On 05/26/2015 02:55 AM, deadalnix wrote:
On Tuesday, 26 May 2015 at 00:07:33 UTC, Timon Gehr wrote:
I'm fine with RTL for assignment expressions, and LTR everywhere else.
Daniel, if you could work this out at front end level so it goes the
same way for all backends, that would be fantastic. -- Andrei
Why? Strictly left-to-right is the simplest thing.
In case of opAssign kind of thing, LTR is not doable as operator
overloading, at least not in a backward compatible manner.

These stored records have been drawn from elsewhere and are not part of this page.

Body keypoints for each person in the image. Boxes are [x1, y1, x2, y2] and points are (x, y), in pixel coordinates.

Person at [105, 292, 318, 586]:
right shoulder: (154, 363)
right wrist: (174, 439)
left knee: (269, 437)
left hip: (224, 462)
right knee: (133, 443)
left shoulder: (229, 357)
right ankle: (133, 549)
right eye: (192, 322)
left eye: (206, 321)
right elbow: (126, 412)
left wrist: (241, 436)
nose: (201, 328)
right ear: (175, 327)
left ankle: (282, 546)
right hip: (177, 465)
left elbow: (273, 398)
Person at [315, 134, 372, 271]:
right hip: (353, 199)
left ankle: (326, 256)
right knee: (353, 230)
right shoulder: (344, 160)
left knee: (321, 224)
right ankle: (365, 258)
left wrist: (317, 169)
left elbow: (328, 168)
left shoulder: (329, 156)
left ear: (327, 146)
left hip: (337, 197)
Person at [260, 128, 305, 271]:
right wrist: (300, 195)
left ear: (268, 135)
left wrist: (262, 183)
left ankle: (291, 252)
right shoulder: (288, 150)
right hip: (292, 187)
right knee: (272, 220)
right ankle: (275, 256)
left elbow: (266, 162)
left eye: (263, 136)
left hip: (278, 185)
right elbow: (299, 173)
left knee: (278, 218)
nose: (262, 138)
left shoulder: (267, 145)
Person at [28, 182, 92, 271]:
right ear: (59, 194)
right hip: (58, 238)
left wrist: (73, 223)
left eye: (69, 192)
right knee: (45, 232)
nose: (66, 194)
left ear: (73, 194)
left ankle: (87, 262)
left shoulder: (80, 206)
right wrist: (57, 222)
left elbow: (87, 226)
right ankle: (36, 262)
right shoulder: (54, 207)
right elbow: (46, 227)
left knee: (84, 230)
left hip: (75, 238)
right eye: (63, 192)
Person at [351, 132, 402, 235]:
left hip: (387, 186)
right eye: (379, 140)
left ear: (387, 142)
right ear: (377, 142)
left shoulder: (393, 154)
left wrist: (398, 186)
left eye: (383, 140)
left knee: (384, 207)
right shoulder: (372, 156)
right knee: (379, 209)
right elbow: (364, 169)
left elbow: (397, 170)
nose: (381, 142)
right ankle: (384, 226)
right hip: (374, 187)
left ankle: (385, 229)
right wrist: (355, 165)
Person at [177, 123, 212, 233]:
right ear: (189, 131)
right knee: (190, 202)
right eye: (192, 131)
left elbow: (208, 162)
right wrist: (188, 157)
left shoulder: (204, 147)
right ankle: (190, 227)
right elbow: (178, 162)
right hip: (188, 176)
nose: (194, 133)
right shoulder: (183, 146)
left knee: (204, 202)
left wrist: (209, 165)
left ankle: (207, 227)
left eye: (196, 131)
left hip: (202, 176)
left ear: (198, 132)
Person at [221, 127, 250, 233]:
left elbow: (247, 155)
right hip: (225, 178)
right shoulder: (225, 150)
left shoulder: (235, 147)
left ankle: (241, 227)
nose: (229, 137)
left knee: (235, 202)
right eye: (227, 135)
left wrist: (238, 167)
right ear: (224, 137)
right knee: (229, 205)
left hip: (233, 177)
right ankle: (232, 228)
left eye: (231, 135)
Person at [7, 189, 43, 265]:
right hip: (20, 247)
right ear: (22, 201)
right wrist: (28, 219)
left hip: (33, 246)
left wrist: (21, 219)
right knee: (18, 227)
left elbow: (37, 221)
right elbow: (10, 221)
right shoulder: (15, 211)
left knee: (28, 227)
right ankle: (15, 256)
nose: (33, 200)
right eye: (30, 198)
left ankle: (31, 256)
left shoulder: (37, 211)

Not caching the value of the left hand side is not the same thing as
right-to-left evaluation:
int a=0,b=0;
(b++,a)=b; // ltr gives a==1, rtl gives a==0, caching irrelevant
int a=0,b=0;
((ref a,b)=>a=b)((b++,a),b) // operator overloading lowering gives a==1
However, this is a more general problem with operator overloading: the
first argument is always passed by reference, hence it is not cached:
int[] foo(){
int a=1;
int[] r;
a=(a=a*2)+(a=a+2); // with l-t-r and caching: 6
r~=a;
alias string=immutable(char)[];
static struct S{
int a;
this(int a){ this.a=a; }
S opBinary(string op)(S t){ return S(mixin("a "~op~" t.a")); }
ref S opUnary(string op:"++")(){ ++a; return this; }
}
static struct T{
int a;
this(int a){ this.a=a; }
T opBinaryRight(string op)(T s){ return T(mixin("s.a "~op~" a")); }
ref T opUnary(string op:"++")(){ ++a; return this; }
}
auto s=S(1);
auto t=T(1);
s=(s=s*S(2))+(s=s+S(2)); // with l-t-r and lowering: 8
t=(t=t*T(2))+(t=t+T(2)); // either 8 or 12, depending on whether
evaluation order is preserved during lowering.
r~=s.a,r~=t.a;
return r;
}
I guess overloaded operators could be made to cache the old value. (As
they do in CTFE, apparently. :o))
However, this seems like overkill. Any other ideas?